• YOUR TASK: Please give again, exactly and only, the stretch of lines from the one containing "[207,450,222,465] If ->" to the end of the entries below.

------ INFORMATION GIVEN ------

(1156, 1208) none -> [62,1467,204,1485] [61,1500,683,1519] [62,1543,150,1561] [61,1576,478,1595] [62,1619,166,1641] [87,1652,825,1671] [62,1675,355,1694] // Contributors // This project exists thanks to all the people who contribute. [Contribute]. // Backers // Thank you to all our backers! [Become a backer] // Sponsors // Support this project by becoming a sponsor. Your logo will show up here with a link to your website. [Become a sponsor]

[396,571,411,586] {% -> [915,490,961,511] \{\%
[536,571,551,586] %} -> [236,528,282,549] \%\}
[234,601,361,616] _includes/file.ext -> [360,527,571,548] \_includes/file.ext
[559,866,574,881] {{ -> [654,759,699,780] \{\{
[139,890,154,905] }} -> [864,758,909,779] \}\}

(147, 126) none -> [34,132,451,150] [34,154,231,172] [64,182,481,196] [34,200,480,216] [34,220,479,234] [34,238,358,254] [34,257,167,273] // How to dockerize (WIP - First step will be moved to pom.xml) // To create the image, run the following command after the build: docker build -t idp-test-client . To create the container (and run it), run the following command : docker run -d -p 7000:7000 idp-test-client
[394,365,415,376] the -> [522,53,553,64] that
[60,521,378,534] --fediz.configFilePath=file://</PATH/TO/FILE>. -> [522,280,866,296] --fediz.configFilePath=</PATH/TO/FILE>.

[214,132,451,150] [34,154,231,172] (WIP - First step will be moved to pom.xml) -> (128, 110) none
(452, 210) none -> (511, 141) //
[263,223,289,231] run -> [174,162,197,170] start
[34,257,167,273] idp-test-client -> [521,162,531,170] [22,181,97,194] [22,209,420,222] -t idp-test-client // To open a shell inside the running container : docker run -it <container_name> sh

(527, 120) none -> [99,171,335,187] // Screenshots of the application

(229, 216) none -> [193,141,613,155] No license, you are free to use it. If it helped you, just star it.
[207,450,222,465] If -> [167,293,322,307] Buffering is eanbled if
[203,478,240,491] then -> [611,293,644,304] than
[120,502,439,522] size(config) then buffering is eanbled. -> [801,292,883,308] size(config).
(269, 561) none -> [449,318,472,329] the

------

• ANSWER TO THE PROBLEM:
[207,450,222,465] If -> [167,293,322,307] Buffering is eanbled if
[203,478,240,491] then -> [611,293,644,304] than
[120,502,439,522] size(config) then buffering is eanbled. -> [801,292,883,308] size(config).
(269, 561) none -> [449,318,472,329] the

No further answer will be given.